The final phase is control, a measure to ensure your mechanism is optimally performing and not regressing. This may eventually lead to a complete automation and other improvements.
The Amazon Deck
Within the Weekly Business Reviews (WBRs) at Amazon, a deck consists of the most important metrics in an organization. holistics.io highlight a few notable properties of a deck:
- The deck represents an end-to-end view of the business.This is deliberate — the authors write that “while departments shown on org charts are simple and separate, business activities usually are not. The deck presents a consistent, end-to-end review of the business each week that is designed to follow the customer experience with Amazon. This flow from topic to topic can reveal the interconnectedness of seemingly independent activities.”
- The deck is primarily charts, graphs and data tables. Since there are hundreds of visualizations to review, written notes will bog the meeting down too much. Two notable exceptions to this rule are ‘exception reporting’, as well as the ‘voice of the customer’ anecdotes that customer service is allowed to insert into the metrics deck.

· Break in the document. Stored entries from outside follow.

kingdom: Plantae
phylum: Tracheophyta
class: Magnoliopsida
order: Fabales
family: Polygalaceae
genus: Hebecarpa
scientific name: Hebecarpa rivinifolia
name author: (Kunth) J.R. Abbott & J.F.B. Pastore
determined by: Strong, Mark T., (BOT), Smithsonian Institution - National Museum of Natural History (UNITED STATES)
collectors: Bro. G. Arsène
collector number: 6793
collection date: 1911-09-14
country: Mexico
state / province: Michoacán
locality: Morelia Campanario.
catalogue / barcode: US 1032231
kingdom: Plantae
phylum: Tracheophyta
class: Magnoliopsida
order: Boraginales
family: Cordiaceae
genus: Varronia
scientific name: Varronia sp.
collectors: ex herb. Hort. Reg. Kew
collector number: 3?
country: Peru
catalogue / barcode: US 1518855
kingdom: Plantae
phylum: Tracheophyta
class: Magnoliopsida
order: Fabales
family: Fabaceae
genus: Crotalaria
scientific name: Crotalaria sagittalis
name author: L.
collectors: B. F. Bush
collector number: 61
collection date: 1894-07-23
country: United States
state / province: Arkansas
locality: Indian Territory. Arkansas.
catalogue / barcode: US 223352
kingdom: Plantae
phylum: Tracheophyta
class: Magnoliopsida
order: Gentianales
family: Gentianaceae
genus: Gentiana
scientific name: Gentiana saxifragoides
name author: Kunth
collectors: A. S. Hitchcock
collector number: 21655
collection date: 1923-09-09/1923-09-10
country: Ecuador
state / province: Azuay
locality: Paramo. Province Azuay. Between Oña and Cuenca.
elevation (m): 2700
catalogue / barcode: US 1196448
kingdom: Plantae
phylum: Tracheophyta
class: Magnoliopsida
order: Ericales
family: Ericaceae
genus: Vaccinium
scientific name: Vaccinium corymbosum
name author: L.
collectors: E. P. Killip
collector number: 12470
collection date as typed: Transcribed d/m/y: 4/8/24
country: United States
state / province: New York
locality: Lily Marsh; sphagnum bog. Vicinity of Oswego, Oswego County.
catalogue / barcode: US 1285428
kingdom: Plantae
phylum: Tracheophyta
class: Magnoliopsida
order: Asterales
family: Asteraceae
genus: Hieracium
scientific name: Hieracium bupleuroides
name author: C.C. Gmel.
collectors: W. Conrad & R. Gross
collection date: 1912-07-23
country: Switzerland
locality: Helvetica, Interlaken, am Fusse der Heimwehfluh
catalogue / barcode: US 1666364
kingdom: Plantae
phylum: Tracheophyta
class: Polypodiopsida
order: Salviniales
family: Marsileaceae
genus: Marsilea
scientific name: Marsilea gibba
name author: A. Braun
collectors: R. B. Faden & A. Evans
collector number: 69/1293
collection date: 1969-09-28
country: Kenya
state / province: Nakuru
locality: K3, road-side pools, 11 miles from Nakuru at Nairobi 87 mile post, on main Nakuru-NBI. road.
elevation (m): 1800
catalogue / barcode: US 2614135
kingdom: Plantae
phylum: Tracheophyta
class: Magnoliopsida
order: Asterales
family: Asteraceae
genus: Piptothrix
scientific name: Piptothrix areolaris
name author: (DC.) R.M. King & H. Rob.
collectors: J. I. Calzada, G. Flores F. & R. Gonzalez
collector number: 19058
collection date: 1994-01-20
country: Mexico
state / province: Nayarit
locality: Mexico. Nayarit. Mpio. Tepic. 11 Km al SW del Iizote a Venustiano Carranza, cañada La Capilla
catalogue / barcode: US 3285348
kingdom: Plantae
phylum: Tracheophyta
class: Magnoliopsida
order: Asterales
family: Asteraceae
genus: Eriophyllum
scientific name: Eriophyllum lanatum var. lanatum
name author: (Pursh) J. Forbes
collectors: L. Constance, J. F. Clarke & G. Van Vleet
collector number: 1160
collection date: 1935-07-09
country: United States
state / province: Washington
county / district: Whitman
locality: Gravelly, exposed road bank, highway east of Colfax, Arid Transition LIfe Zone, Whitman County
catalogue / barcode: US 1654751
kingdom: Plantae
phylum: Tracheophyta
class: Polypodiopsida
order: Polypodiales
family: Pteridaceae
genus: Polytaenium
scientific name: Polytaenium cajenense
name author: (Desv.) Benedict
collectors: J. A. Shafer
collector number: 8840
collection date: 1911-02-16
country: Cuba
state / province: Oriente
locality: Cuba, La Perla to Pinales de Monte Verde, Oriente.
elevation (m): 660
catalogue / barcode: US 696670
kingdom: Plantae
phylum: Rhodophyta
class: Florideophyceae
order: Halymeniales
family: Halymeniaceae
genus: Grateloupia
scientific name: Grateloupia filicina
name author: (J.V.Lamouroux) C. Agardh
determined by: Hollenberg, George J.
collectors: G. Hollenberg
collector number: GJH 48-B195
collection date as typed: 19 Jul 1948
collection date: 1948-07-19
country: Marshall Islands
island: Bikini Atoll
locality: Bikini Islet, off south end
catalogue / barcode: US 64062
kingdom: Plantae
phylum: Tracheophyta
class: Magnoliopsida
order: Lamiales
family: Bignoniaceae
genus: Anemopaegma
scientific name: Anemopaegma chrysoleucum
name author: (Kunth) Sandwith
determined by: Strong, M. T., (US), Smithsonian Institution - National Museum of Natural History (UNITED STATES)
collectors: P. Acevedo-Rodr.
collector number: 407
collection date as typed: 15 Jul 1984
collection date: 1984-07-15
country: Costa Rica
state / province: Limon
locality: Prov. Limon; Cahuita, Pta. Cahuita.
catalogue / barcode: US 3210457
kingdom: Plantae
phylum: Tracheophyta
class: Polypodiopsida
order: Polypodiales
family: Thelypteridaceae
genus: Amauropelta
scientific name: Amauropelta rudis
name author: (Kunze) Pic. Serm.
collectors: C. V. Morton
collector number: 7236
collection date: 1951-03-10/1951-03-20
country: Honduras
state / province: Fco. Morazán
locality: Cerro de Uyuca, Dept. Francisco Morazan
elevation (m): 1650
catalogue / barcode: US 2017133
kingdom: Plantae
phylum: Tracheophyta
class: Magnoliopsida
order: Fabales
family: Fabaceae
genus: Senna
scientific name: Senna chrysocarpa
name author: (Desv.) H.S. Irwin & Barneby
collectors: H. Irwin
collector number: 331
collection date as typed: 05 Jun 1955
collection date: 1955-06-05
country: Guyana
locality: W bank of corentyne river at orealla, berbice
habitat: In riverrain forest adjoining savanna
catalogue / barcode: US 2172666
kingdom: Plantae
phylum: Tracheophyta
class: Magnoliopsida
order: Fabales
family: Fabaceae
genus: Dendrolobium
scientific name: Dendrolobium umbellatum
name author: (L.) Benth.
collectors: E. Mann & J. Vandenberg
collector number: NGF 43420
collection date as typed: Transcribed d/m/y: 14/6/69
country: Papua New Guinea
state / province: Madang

- There is no ideal number of metrics to review. Amazon itself constantly adds, modifies and removes metrics from the WBR deck as business needs evolve.
- Emerging patterns are a key focus. You want trend lines, and you want to know them long before they show up in a quarterly or yearly result.
- Graphs are usually plotted against a comparable prior period. Metrics make sense when compared against prior periods, so that you have a proper apples-to-apples comparison (for instance, you’ll want to compare holiday periods to a prior holiday period, not to a slow period).
- Graphs show two or more timelines, for example, trailing 6-week and trailing 12-months. Small but important issues tend to only show up in shorter trend lines; they tend to be smoothed out in longer ones.
- Anecdotes and exception reporting are woven into the deck. The only exception to the ‘charts, graphs and data tables’ rule are anecdotes and exception reporting. About which, more later.